You know when you take a big gulp of cola - only to find out it's root beer? And you taste buds are all, "Blech, ew! Why didn't you warn me that was coming? I was not expecting that!"
That's how I felt the other day at the dry cleaning store. Allow me to backtrack.
So, adhering to my husband's logic that it's better to wait until you have 847 items of clothing to be dry cleaned rather than taking care of a handful at a time, I took a bag bigger than one of Santa's sacks to the dry cleaner last week.
I almost felt like it was Christmas, speaking of the big guy in red. "Finally, I'm getting my fancy clothes back," thought I so very happily.
And, as I began to pull out sweater after skirt after T-shirt of washable (and let's face it, pretty mundane) garments, it started to dawn on me that this was the bag of clothes I'd compiled to donate to charity. So, I begged the question, "Where are all my dry-clean-only clothes?"
Not realizing my plea had actually been verbalized (rather loudly at that), the kind lady behind the counter sheepishly smiled (even though she'd clearly just missed out on a small fortune) and said, "Uh oh "
Indeed. It was my beloved groom who'd moved the clothing bags to the garage because they were taking up too much space in the house. Minor hoarding is hardly a crime, people, but either way ...
I thought he'd hear me in Boardman from my day job in Stark County, but I decided to use my cell phone anyway. I counted to 10 during the dialing process and found that I was able to remain at a respectable decibel level by the time he answered.
"Hey, hon, funny story ... So, um, my dry cleaning, where might that be?" I said almost laughing ... but not really.
He reassured me, and by me, I mean himself, that he hadn't accidentally donated all my finest garb to charity.
Day four - still no sign.
Not that I'm not happy to tithe; it's all good. And, in a true making-lemonade-from-lemons moment (as my buddy Jess commented when I went crying in to tell her), I even mused about the contentment of the receiver of my work suits, ball gown and cocktail dresses.
"And, hey, I guess I'll have to go shopping!" I said, really turning that thing around.
But, my favorite stuff, poof! Gone. It did make me a little sad.
Not as sad as my dinner guests on Easter 2011 after they'd consumed my homemade wedding soup. Unbeknownst to me, the can of College Inn broth I'd used in a pinch (because I was out of my favorite bouillon cubes) to supplement the hand-made broth was bad - even though the "sell by" date had about three months to go.
No one told me that day, and it wasn't until the following week that my Dad asked me if I put vinegar in the soup.
"What?!" I said, mortified. Hey, I take a lot of pride in my homemade specialties. Staples include wedding soup, lasagna, meatballs, chicken scampi and Italian bread.

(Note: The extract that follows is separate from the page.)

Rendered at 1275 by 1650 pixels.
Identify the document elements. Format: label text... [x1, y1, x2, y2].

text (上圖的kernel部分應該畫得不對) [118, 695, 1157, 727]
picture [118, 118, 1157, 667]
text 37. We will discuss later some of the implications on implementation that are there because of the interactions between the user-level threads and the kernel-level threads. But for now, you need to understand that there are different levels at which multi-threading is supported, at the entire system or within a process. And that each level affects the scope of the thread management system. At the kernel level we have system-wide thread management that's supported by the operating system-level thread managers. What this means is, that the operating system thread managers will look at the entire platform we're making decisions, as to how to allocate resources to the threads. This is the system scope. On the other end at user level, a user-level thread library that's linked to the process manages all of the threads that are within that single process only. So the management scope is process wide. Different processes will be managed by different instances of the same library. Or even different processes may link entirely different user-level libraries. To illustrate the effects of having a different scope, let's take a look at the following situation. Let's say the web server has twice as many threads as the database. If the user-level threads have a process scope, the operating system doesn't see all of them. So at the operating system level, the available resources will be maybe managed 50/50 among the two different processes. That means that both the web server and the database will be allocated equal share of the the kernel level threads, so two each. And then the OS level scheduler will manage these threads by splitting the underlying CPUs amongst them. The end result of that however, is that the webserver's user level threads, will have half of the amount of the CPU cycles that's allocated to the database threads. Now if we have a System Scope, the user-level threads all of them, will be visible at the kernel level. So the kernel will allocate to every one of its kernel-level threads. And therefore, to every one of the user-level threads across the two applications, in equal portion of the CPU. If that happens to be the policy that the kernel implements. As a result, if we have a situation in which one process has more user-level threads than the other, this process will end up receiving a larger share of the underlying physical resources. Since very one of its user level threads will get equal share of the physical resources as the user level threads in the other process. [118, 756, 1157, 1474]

Well, no wonder half my family decided to Easter in Florida this year! Hmpf.
I'll have you know that the lasagna, bread and wedding soup (with homemade croutons atop) won rave reviews this year, people.
My close pal Christine Ruggieri of Warren tried to cheer me when I recounted the soup tale, claiming a similar story of ruined cheesecake to try to make my blunder seem less horrendous.
The truth is, nothing Chris makes - and she painstakingly creates each dish entirely from scratch - is ever anything less than perfect. Actually, I've come to expect it, though her humble nature would never concur. She is, in fact, the kindest, most thoughtful, hardworking and sincere gal around, so perfect is kind of her thing. Have I mentioned that she's also drop-dead gorgeous?
That's when it hit me: I've got Chris and other treasured pals, the true blessing of my family, two jobs I love, a cute little house that encircles a stable home - OK, OK, who cares about the dry cleaning? It's nothing.
There are folks out there facing some real tough times. In fact, I said a quick prayer to St. Jude for those struggling whose hardships I know.
Indeed, there is tragedy and sorrow out there, folks, and my lost loot certainly doesn't make the list. I'm super grateful for my life, and if losing a bunch of clothes to folks who might really need them is the worst thing to happen, heck, that's just icing on the cake, really.
Or croutons on the soup. I swear they're pretty good. Honest!